* The exercise
Swap "homeowners" for "property owners" in the passage on the 1% standard, and write out that passage from "That the court" up to and including "construed remedial order.".

That the court characterized its new 1% standard as a rule of thumb, not a rigid benchmark, does not ameliorate the problem, for the decree effectively guides day-to-day school administrative decisions. Cautious school officials, not to mention unhappy homeowners, will opt not to buy a lawsuit by proposing boundary changes that challenge this low threshold. One look at the protracted seven-year battle waged by Goodrich against the Forest Springs residents proves the litigation potential inherent in a vague and anachronistically construed remedial order.

The 1% rule of thumb is also a static statistic with little analytical power for measuring segregative population changes. The district court recognized as much by citing its own earlier order, which stated that the "one percent guideline . . . cannot stand as a benchmark by which to rigidly approve or deny transfers." See order re Intervention of Mary Hightower, C.A. 5281 (Sept. 8, 1980) (permitting student transfers that would increase the white population of the transferor school by 7%). In the Hightower order, the district court bowed to governing Fifth Circuit law, which had already come to reject purely quantitative analysis in the desegregation context. See Davis v. Board of School Comm'rs of Mobile County, 393 F.2d 690, 693 (5th Cir. 1968). The district court recognized both in Hightower and in this case that the proper inquiry is whether the proposed boundary change would undermine the effectiveness of its plan to remedy specifically identified constitutional violations. See, e.g., Lee v. Eufaula City Bd. of Educ., 573 F.2d 229, 232 (5th Cir. 1978) ("In measuring the cumulative effect of a student transfer program on desegregation, the Court must do so from a qualitative viewpoint, without blind deference to an objective mathematical formula."); see also United States v. Lowndes County Bd. of Educ., 878 F.2d 1301, 1307-08 (11th Cir. 1989).

[Stored data entries]
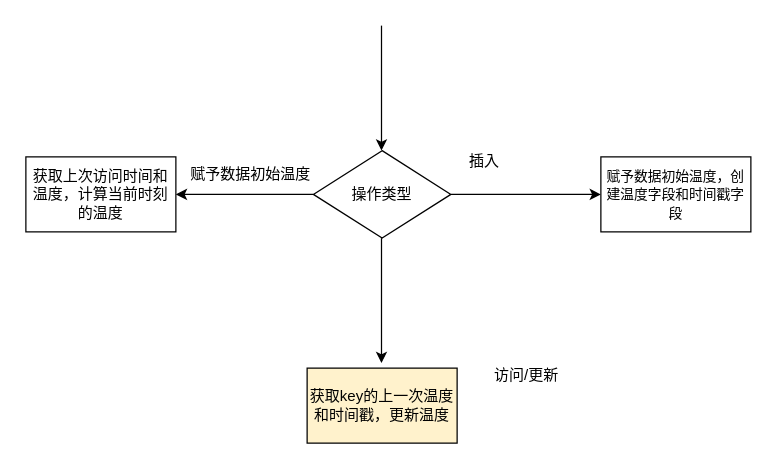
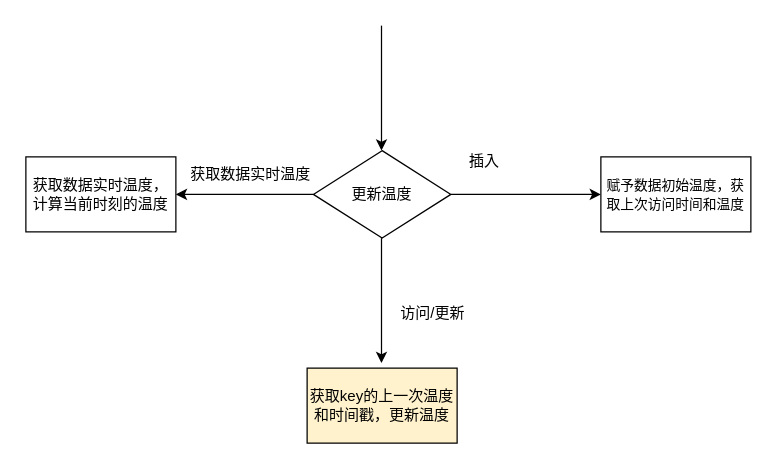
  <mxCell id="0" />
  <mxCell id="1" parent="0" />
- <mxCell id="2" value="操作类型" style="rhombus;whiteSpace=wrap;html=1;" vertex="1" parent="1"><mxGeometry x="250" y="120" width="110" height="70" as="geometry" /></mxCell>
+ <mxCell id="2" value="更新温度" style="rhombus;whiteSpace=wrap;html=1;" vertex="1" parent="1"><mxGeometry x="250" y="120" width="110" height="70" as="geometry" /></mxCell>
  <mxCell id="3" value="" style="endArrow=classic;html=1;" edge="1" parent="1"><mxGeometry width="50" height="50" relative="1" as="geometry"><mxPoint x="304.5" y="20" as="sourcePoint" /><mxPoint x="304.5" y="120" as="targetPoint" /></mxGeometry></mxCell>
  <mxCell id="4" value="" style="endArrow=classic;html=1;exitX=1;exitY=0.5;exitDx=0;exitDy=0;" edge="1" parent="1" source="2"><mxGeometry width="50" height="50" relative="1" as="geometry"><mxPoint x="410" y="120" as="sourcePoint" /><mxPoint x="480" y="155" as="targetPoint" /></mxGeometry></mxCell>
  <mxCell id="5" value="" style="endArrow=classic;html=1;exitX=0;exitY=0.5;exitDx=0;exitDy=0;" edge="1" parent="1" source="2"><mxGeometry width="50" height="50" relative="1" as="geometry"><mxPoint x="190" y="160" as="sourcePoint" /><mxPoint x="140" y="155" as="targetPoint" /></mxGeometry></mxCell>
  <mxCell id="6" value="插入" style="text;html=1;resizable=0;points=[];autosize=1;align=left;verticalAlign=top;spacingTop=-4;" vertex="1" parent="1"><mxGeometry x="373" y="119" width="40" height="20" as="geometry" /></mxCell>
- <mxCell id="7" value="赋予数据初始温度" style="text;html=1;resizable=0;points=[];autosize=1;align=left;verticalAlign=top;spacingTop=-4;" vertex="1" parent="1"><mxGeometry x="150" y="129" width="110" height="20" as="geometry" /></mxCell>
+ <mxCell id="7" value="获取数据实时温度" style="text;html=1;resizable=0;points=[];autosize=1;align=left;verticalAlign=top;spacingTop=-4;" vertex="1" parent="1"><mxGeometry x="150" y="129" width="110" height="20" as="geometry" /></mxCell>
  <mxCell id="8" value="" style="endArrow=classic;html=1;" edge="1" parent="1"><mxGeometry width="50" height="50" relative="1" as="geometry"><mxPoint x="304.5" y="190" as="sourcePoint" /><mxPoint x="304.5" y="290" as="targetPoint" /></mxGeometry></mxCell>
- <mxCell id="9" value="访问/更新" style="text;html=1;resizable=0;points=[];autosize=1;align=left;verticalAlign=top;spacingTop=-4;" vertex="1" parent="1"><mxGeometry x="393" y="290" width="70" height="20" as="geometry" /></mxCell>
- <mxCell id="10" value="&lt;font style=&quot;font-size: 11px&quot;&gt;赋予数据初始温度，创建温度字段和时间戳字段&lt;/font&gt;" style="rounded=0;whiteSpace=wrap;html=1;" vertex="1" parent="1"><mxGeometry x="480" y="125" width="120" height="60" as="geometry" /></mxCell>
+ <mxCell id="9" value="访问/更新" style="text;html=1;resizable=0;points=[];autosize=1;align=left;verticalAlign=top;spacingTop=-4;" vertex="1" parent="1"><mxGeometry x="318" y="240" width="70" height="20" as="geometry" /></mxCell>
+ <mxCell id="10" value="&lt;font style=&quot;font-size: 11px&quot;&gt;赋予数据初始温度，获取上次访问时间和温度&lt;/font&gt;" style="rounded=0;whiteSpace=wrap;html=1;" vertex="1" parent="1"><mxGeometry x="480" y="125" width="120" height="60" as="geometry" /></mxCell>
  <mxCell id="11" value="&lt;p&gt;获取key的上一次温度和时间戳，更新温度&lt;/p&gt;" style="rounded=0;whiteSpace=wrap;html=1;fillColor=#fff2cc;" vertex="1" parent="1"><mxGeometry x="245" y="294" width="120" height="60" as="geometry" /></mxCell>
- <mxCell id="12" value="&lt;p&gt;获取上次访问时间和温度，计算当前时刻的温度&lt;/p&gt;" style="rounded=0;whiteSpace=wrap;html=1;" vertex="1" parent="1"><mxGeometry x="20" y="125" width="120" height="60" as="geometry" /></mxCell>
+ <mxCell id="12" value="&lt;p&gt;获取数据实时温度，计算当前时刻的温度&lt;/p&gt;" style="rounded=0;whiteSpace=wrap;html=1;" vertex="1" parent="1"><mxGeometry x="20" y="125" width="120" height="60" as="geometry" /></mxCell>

* The response
That the court characterized its new 1% standard as a rule of thumb, not a rigid benchmark, does not ameliorate the problem, for the decree effectively guides day-to-day school administrative decisions. Cautious school officials, not to mention unhappy property owners, will opt not to buy a lawsuit by proposing boundary changes that challenge this low threshold. One look at the protracted seven-year battle waged by Goodrich against the Forest Springs residents proves the litigation potential inherent in a vague and anachronistically construed remedial order.